# start of MATERIAL TO PROCESS
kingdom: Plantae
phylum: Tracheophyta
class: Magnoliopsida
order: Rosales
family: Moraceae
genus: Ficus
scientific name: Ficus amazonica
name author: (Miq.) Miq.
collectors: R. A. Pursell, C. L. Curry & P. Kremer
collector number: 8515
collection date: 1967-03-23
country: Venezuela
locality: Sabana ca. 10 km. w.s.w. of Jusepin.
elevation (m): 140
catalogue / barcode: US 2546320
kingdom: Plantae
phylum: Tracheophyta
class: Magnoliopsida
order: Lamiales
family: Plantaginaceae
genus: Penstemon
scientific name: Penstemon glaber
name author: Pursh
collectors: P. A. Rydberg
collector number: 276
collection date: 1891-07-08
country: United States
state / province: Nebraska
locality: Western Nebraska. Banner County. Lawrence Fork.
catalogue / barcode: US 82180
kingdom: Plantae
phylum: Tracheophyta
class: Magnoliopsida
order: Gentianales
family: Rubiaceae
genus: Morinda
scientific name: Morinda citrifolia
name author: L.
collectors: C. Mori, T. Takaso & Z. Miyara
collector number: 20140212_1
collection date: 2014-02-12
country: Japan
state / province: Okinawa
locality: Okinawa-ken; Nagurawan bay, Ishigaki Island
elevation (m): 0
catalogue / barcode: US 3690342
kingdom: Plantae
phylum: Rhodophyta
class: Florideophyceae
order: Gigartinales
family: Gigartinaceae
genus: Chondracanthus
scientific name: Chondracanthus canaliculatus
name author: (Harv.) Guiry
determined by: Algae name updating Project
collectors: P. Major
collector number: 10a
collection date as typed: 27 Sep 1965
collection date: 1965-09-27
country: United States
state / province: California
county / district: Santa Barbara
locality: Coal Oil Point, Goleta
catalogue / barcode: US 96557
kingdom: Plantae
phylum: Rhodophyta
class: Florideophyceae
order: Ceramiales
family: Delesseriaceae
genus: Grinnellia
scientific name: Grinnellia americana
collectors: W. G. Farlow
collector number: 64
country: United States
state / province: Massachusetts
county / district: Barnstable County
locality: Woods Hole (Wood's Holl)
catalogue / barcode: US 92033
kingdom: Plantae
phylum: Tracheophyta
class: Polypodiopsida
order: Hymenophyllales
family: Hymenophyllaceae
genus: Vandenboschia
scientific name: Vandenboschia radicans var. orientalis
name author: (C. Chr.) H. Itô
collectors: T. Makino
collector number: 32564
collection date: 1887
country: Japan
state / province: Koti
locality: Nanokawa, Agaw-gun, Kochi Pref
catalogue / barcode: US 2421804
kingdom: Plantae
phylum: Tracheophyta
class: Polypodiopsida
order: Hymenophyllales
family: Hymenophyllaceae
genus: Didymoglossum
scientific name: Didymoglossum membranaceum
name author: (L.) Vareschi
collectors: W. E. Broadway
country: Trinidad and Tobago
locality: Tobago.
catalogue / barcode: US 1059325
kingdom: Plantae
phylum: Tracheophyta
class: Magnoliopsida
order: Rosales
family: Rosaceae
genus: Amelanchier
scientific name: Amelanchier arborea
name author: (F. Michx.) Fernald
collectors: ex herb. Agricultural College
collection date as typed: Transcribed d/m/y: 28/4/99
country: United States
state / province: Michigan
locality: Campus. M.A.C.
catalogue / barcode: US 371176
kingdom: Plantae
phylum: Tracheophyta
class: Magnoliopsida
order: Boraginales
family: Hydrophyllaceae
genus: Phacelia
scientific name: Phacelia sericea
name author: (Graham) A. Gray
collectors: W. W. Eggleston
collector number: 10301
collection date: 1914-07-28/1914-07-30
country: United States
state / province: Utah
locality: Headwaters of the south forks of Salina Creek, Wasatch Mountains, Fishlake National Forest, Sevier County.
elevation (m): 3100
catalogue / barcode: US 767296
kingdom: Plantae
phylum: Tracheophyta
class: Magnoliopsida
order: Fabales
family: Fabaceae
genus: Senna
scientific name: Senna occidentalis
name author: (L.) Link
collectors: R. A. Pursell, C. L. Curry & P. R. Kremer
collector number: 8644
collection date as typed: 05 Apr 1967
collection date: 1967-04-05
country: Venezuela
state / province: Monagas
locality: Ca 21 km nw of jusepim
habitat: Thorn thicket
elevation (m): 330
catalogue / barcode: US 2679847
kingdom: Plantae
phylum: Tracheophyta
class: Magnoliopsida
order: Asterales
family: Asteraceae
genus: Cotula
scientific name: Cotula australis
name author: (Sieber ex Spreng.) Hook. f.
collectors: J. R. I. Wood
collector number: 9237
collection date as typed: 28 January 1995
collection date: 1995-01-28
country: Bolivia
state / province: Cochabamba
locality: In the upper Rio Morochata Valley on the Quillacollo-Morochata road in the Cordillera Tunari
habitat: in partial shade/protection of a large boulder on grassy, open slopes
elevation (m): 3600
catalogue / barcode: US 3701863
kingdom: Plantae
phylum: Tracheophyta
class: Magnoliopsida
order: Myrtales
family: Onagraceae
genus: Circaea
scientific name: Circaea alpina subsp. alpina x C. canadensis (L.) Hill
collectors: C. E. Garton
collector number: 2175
# end of MATERIAL TO PROCESS
EXERCISE OBJECTIVE.
Reproduce every line of the material above, word for word and in the same order.

WRITTEN REPLY.
kingdom: Plantae
phylum: Tracheophyta
class: Magnoliopsida
order: Rosales
family: Moraceae
genus: Ficus
scientific name: Ficus amazonica
name author: (Miq.) Miq.
collectors: R. A. Pursell, C. L. Curry & P. Kremer
collector number: 8515
collection date: 1967-03-23
country: Venezuela
locality: Sabana ca. 10 km. w.s.w. of Jusepin.
elevation (m): 140
catalogue / barcode: US 2546320
kingdom: Plantae
phylum: Tracheophyta
class: Magnoliopsida
order: Lamiales
family: Plantaginaceae
genus: Penstemon
scientific name: Penstemon glaber
name author: Pursh
collectors: P. A. Rydberg
collector number: 276
collection date: 1891-07-08
country: United States
state / province: Nebraska
locality: Western Nebraska. Banner County. Lawrence Fork.
catalogue / barcode: US 82180
kingdom: Plantae
phylum: Tracheophyta
class: Magnoliopsida
order: Gentianales
family: Rubiaceae
genus: Morinda
scientific name: Morinda citrifolia
name author: L.
collectors: C. Mori, T. Takaso & Z. Miyara
collector number: 20140212_1
collection date: 2014-02-12
country: Japan
state / province: Okinawa
locality: Okinawa-ken; Nagurawan bay, Ishigaki Island
elevation (m): 0
catalogue / barcode: US 3690342
kingdom: Plantae
phylum: Rhodophyta
class: Florideophyceae
order: Gigartinales
family: Gigartinaceae
genus: Chondracanthus
scientific name: Chondracanthus canaliculatus
name author: (Harv.) Guiry
determined by: Algae name updating Project
collectors: P. Major
collector number: 10a
collection date as typed: 27 Sep 1965
collection date: 1965-09-27
country: United States
state / province: California
county / district: Santa Barbara
locality: Coal Oil Point, Goleta
catalogue / barcode: US 96557
kingdom: Plantae
phylum: Rhodophyta
class: Florideophyceae
order: Ceramiales
family: Delesseriaceae
genus: Grinnellia
scientific name: Grinnellia americana
collectors: W. G. Farlow
collector number: 64
country: United States
state / province: Massachusetts
county / district: Barnstable County
locality: Woods Hole (Wood's Holl)
catalogue / barcode: US 92033
kingdom: Plantae
phylum: Tracheophyta
class: Polypodiopsida
order: Hymenophyllales
family: Hymenophyllaceae
genus: Vandenboschia
scientific name: Vandenboschia radicans var. orientalis
name author: (C. Chr.) H. Itô
collectors: T. Makino
collector number: 32564
collection date: 1887
country: Japan
state / province: Koti
locality: Nanokawa, Agaw-gun, Kochi Pref
catalogue / barcode: US 2421804
kingdom: Plantae
phylum: Tracheophyta
class: Polypodiopsida
order: Hymenophyllales
family: Hymenophyllaceae
genus: Didymoglossum
scientific name: Didymoglossum membranaceum
name author: (L.) Vareschi
collectors: W. E. Broadway
country: Trinidad and Tobago
locality: Tobago.
catalogue / barcode: US 1059325
kingdom: Plantae
phylum: Tracheophyta
class: Magnoliopsida
order: Rosales
family: Rosaceae
genus: Amelanchier
scientific name: Amelanchier arborea
name author: (F. Michx.) Fernald
collectors: ex herb. Agricultural College
collection date as typed: Transcribed d/m/y: 28/4/99
country: United States
state / province: Michigan
locality: Campus. M.A.C.
catalogue / barcode: US 371176
kingdom: Plantae
phylum: Tracheophyta
class: Magnoliopsida
order: Boraginales
family: Hydrophyllaceae
genus: Phacelia
scientific name: Phacelia sericea
name author: (Graham) A. Gray
collectors: W. W. Eggleston
collector number: 10301
collection date: 1914-07-28/1914-07-30
country: United States
state / province: Utah
locality: Headwaters of the south forks of Salina Creek, Wasatch Mountains, Fishlake National Forest, Sevier County.
elevation (m): 3100
catalogue / barcode: US 767296
kingdom: Plantae
phylum: Tracheophyta
class: Magnoliopsida
order: Fabales
family: Fabaceae
genus: Senna
scientific name: Senna occidentalis
name author: (L.) Link
collectors: R. A. Pursell, C. L. Curry & P. R. Kremer
collector number: 8644
collection date as typed: 05 Apr 1967
collection date: 1967-04-05
country: Venezuela
state / province: Monagas
locality: Ca 21 km nw of jusepim
habitat: Thorn thicket
elevation (m): 330
catalogue / barcode: US 2679847
kingdom: Plantae
phylum: Tracheophyta
class: Magnoliopsida
order: Asterales
family: Asteraceae
genus: Cotula
scientific name: Cotula australis
name author: (Sieber ex Spreng.) Hook. f.
collectors: J. R. I. Wood
collector number: 9237
collection date as typed: 28 January 1995
collection date: 1995-01-28
country: Bolivia
state / province: Cochabamba
locality: In the upper Rio Morochata Valley on the Quillacollo-Morochata road in the Cordillera Tunari
habitat: in partial shade/protection of a large boulder on grassy, open slopes
elevation (m): 3600
catalogue / barcode: US 3701863
kingdom: Plantae
phylum: Tracheophyta
class: Magnoliopsida
order: Myrtales
family: Onagraceae
genus: Circaea
scientific name: Circaea alpina subsp. alpina x C. canadensis (L.) Hill
collectors: C. E. Garton
collector number: 2175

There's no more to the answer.